DATA RECORDS: Begin

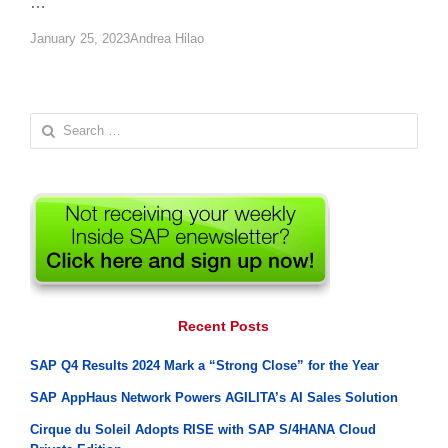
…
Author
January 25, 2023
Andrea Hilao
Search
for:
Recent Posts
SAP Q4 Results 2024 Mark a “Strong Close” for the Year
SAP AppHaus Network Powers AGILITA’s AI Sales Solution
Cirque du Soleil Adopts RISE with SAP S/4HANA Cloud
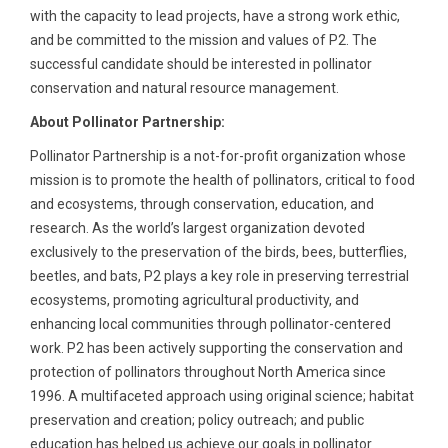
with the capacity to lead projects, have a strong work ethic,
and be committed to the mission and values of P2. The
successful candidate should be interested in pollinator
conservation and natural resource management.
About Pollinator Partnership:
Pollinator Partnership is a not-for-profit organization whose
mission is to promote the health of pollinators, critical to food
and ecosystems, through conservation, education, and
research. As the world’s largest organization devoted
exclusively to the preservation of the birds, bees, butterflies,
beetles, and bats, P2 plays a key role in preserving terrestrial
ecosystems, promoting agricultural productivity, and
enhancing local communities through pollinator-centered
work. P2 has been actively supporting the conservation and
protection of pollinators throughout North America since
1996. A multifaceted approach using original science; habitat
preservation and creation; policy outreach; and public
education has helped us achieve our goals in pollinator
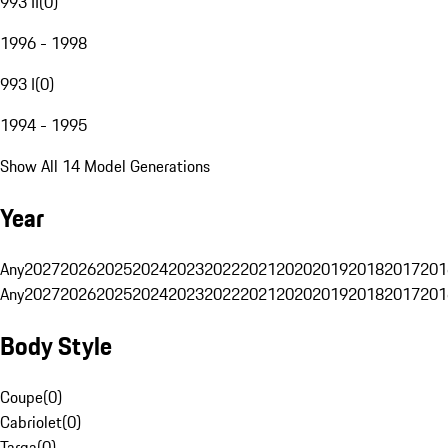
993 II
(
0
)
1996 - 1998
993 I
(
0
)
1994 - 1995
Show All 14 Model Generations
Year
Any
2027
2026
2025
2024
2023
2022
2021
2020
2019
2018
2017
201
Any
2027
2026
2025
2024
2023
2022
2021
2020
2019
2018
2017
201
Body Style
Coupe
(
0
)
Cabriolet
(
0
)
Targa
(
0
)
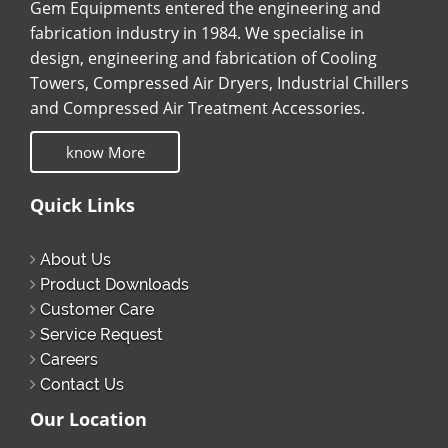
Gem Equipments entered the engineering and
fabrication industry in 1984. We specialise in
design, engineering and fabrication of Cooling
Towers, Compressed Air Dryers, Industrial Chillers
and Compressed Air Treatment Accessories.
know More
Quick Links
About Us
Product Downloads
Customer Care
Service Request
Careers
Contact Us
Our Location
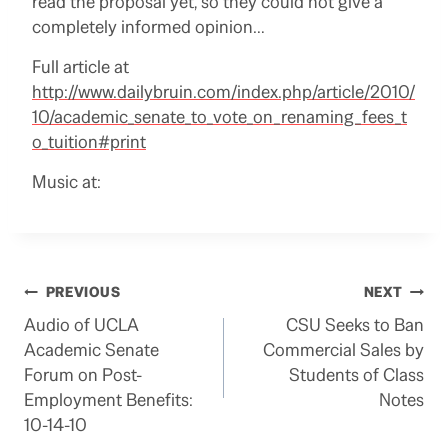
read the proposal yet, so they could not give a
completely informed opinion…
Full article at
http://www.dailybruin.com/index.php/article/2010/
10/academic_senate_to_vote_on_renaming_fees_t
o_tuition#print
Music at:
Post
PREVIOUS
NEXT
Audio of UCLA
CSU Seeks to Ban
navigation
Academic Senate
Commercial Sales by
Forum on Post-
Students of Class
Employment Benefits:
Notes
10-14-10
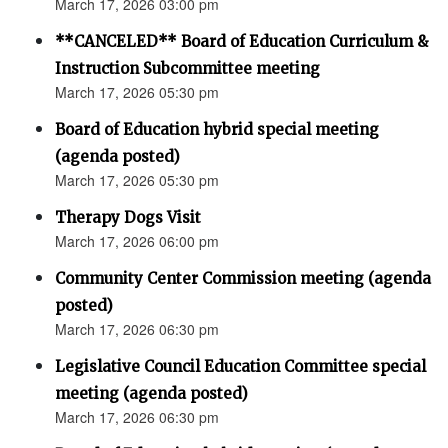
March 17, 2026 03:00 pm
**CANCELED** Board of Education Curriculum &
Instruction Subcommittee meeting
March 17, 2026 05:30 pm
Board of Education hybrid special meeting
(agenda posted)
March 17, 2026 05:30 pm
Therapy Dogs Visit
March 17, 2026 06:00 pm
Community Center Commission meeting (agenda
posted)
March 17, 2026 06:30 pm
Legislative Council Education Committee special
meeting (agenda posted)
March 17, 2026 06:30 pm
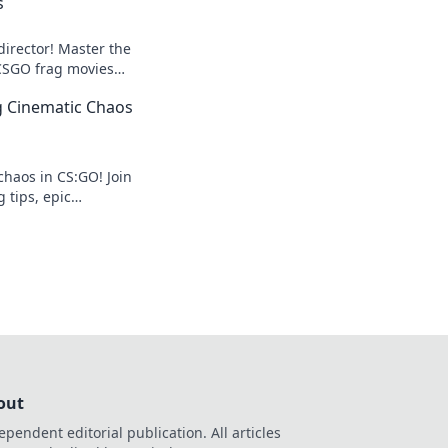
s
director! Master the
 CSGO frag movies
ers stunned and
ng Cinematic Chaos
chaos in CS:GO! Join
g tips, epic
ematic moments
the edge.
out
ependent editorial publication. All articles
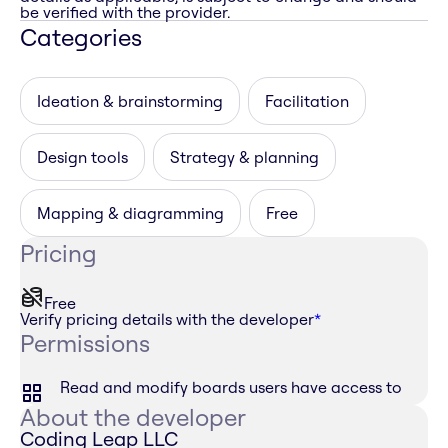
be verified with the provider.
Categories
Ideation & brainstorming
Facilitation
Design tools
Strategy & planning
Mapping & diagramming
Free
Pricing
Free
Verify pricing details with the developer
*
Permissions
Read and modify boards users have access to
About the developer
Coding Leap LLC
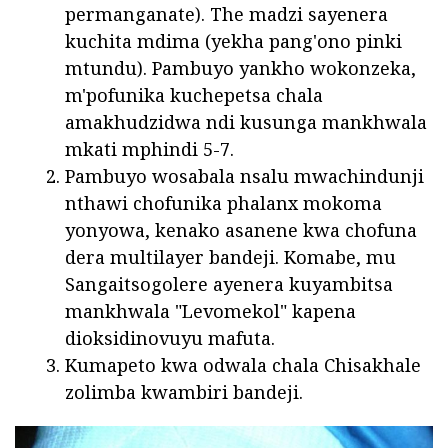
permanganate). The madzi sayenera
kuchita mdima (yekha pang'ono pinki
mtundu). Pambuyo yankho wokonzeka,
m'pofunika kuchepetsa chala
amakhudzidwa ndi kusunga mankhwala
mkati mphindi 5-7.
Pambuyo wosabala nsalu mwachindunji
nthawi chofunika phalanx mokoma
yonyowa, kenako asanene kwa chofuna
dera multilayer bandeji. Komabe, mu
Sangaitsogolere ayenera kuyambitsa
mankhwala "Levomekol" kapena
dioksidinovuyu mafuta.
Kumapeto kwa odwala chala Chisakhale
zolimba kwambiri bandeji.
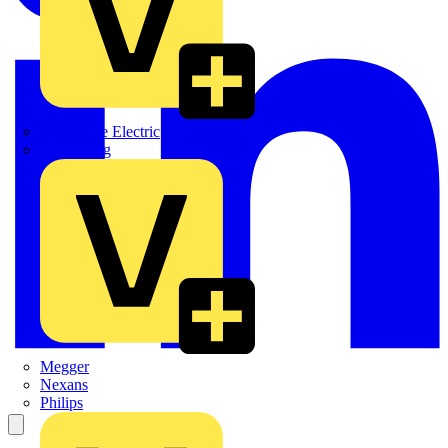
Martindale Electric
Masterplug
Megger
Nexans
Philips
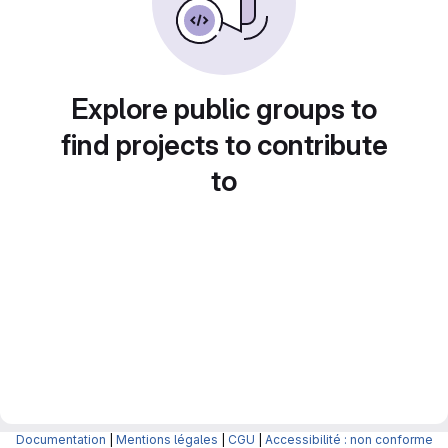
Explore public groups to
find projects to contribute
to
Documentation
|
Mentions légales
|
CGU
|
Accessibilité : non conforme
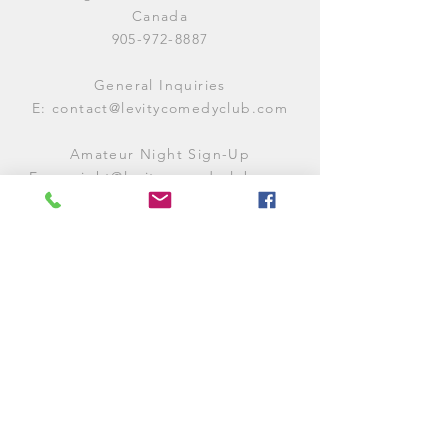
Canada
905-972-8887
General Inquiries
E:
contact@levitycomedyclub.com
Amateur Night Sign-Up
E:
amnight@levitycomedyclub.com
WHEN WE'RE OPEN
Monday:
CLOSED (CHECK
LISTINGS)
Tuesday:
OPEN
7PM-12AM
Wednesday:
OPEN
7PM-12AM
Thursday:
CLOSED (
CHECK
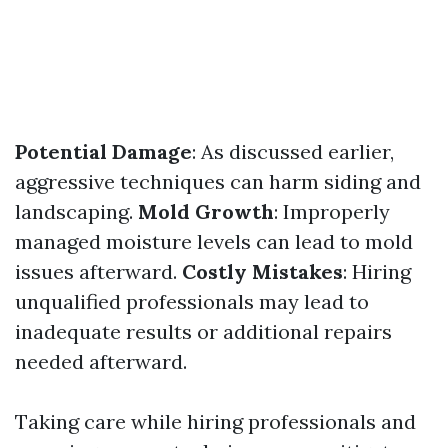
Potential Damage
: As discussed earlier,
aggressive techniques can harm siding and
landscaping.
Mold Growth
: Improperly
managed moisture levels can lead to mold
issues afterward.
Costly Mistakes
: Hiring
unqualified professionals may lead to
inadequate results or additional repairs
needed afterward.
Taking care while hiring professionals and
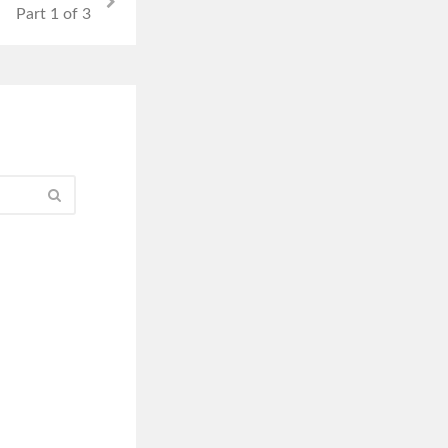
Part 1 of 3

DATA RECORDS: End

• _TASK ITEM_
Print the text of every entry above, line for line and unchanged. Leave the pictures out.

• _RESULT_
…
Author
January 25, 2023
Andrea Hilao
Search
for:
Recent Posts
SAP Q4 Results 2024 Mark a “Strong Close” for the Year
SAP AppHaus Network Powers AGILITA’s AI Sales Solution
Cirque du Soleil Adopts RISE with SAP S/4HANA Cloud
with the capacity to lead projects, have a strong work ethic,
and be committed to the mission and values of P2. The
successful candidate should be interested in pollinator
conservation and natural resource management.
About Pollinator Partnership:
Pollinator Partnership is a not-for-profit organization whose
mission is to promote the health of pollinators, critical to food
and ecosystems, through conservation, education, and
research. As the world’s largest organization devoted
exclusively to the preservation of the birds, bees, butterflies,
beetles, and bats, P2 plays a key role in preserving terrestrial
ecosystems, promoting agricultural productivity, and
enhancing local communities through pollinator-centered
work. P2 has been actively supporting the conservation and
protection of pollinators throughout North America since
1996. A multifaceted approach using original science; habitat
preservation and creation; policy outreach; and public
education has helped us achieve our goals in pollinator
993 II
(
0
)
1996 - 1998
993 I
(
0
)
1994 - 1995
Show All 14 Model Generations
Year
Any
2027
2026
2025
2024
2023
2022
2021
2020
2019
2018
2017
201
Any
2027
2026
2025
2024
2023
2022
2021
2020
2019
2018
2017
201
Body Style
Coupe
(
0
)
Cabriolet
(
0
)
Targa
(
0
)
Gem Equipments entered the engineering and
fabrication industry in 1984. We specialise in
design, engineering and fabrication of Cooling
Towers, Compressed Air Dryers, Industrial Chillers
and Compressed Air Treatment Accessories.
know More
Quick Links
About Us
Product Downloads
Customer Care
Service Request
Careers
Contact Us
Our Location
read the proposal yet, so they could not give a
completely informed opinion…
Full article at
http://www.dailybruin.com/index.php/article/2010/
10/academic_senate_to_vote_on_renaming_fees_t
o_tuition#print
Music at:
Post
PREVIOUS
NEXT
Audio of UCLA
CSU Seeks to Ban
navigation
Academic Senate
Commercial Sales by
Forum on Post-
Students of Class
Employment Benefits:
Notes
10-14-10
March 17, 2026 03:00 pm
**CANCELED** Board of Education Curriculum &
Instruction Subcommittee meeting
March 17, 2026 05:30 pm
Board of Education hybrid special meeting
(agenda posted)
March 17, 2026 05:30 pm
Therapy Dogs Visit
March 17, 2026 06:00 pm
Community Center Commission meeting (agenda
posted)
March 17, 2026 06:30 pm
Legislative Council Education Committee special
meeting (agenda posted)
March 17, 2026 06:30 pm
s
director! Master the
 CSGO frag movies
ers stunned and
ng Cinematic Chaos
chaos in CS:GO! Join
g tips, epic
ematic moments
the edge.
out
ependent editorial publication. All articles
be verified with the provider.
Categories
Ideation & brainstorming
Facilitation
Design tools
Strategy & planning
Mapping & diagramming
Free
Pricing
Free
Verify pricing details with the developer
*
Permissions
Read and modify boards users have access to
About the developer
Coding Leap LLC
permanganate). The madzi sayenera
kuchita mdima (yekha pang'ono pinki
mtundu). Pambuyo yankho wokonzeka,
m'pofunika kuchepetsa chala
amakhudzidwa ndi kusunga mankhwala
mkati mphindi 5-7.
Pambuyo wosabala nsalu mwachindunji
nthawi chofunika phalanx mokoma
yonyowa, kenako asanene kwa chofuna
dera multilayer bandeji. Komabe, mu
Sangaitsogolere ayenera kuyambitsa
mankhwala "Levomekol" kapena
dioksidinovuyu mafuta.
Kumapeto kwa odwala chala Chisakhale
zolimba kwambiri bandeji.
Martindale Electric
Masterplug
Megger
Nexans
Philips
Explore public groups to
find projects to contribute
to
Documentation
|
Mentions légales
|
CGU
|
Accessibilité : non conforme
Canada
905-972-8887
General Inquiries
E:
contact@levitycomedyclub.com
Amateur Night Sign-Up
E:
amnight@levitycomedyclub.com
WHEN WE'RE OPEN
Monday:
CLOSED (CHECK
LISTINGS)
Tuesday:
OPEN
7PM-12AM
Wednesday:
OPEN
7PM-12AM
Thursday:
CLOSED (
CHECK
Potential Damage
: As discussed earlier,
aggressive techniques can harm siding and
landscaping.
Mold Growth
: Improperly
managed moisture levels can lead to mold
issues afterward.
Costly Mistakes
: Hiring
unqualified professionals may lead to
inadequate results or additional repairs
needed afterward.
Taking care while hiring professionals and
Part 1 of 3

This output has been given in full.